(COMPITO)
Trascrivi senza modifiche il brano del testo sul Passo della Focolaccia che va da "Campanula cochlearifolia -Arenaria" fino a "apicale dell’intero ecosistema.", incluse queste ultime parole.

(TESTO FORNITO)
Passo della Focolaccia già 1650m.  Tra Monte Cavallo 1895 m. e Monte Tambura 1890 m.

Campanula cochlearifolia -Arenaria bertolonii – Thymus praecox – Lotus alpinus – Aquilegia bertolonii – saxifraga callosa – Silene lanuginosa – Cava del Passo

Queste piante, grazie al PIT della Ragione Toscana, sono destinate a sparire dal Passo della Focolaccia, dove la distruzione ha assunto dimensioni catastrofiche… e insieme a questi gioielli della nostra vegetazione è in pericolo l’ACQUA, bene apicale dell’intero ecosistema.
Per i più giovani e per chi ha memoria corta voglio ricordare che tale cava negli anni ’90 dello scorso secolo, su denuncia della Federazione Speleologica Toscana, fu posta sotto sequestro dalla Magistratura di Lucca per aver intercettato e occultato un inghiottitoio profondo alcune decine di metri… gli inghiottitoi sono l’anello di congiunzione tra il cielo e la terra, sono le vene attraverso le quali l’acqua delle precipitazioni e del disgelo della neve e del ghiaccio riesce a raggiungere gli acquiferi profondi, quelli che alimentano i nostri fiumi e le nostre sorgenti…. E’ in pericolo la Casa Comune, quella che dividiamo con gli animali e le piante, con i mari e l’atmosfera e questa folle corsa verso il baratro finale trova la sua spiegazione nel modello neoliberista che sta devastando l’intero Pianeta…Il silenzio di tutte le Istituzioni, unito a quello della gente comune, desta profondissima inquietudine ….un velo assai pietoso sul cosiddetto Geoparco delle Alpi Apuane!

(DATI FORNITI)
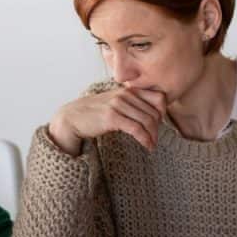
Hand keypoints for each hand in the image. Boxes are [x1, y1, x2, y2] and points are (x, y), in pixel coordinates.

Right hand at [48, 87, 166, 154]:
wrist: (73, 117)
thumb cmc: (95, 113)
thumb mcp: (116, 103)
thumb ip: (132, 104)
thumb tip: (152, 114)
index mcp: (129, 90)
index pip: (159, 97)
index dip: (163, 112)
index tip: (159, 124)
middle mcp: (125, 95)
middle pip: (154, 112)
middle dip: (158, 128)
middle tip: (155, 139)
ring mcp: (118, 105)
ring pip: (147, 121)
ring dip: (153, 136)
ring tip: (152, 145)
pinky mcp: (112, 117)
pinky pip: (136, 129)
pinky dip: (145, 139)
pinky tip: (147, 146)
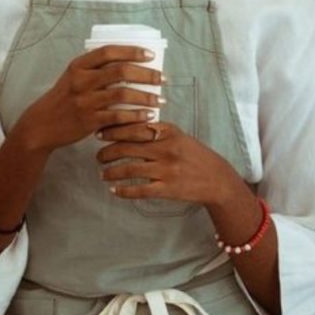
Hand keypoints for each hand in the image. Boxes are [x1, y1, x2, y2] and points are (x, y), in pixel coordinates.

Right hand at [10, 45, 161, 153]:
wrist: (42, 124)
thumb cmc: (63, 99)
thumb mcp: (73, 77)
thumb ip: (94, 69)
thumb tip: (129, 63)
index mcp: (78, 65)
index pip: (109, 52)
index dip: (132, 51)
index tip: (151, 55)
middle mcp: (81, 80)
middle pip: (120, 71)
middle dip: (146, 74)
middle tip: (162, 79)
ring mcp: (85, 101)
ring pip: (122, 94)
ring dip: (146, 96)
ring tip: (160, 100)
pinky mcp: (88, 120)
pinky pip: (118, 116)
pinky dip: (136, 115)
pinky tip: (148, 116)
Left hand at [96, 121, 245, 205]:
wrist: (216, 178)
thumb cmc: (192, 154)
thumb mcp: (177, 135)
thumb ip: (154, 129)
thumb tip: (125, 123)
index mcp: (167, 132)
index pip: (133, 128)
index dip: (112, 131)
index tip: (99, 134)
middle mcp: (165, 149)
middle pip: (126, 148)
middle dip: (107, 152)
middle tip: (98, 156)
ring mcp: (166, 170)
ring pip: (129, 170)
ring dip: (111, 172)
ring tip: (102, 173)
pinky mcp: (167, 189)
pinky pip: (139, 190)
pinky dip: (123, 191)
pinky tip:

(SOLUZIONE)
Campanula cochlearifolia -Arenaria bertolonii – Thymus praecox – Lotus alpinus – Aquilegia bertolonii – saxifraga callosa – Silene lanuginosa – Cava del Passo

Queste piante, grazie al PIT della Ragione Toscana, sono destinate a sparire dal Passo della Focolaccia, dove la distruzione ha assunto dimensioni catastrofiche… e insieme a questi gioielli della nostra vegetazione è in pericolo l’ACQUA, bene apicale dell’intero ecosistema.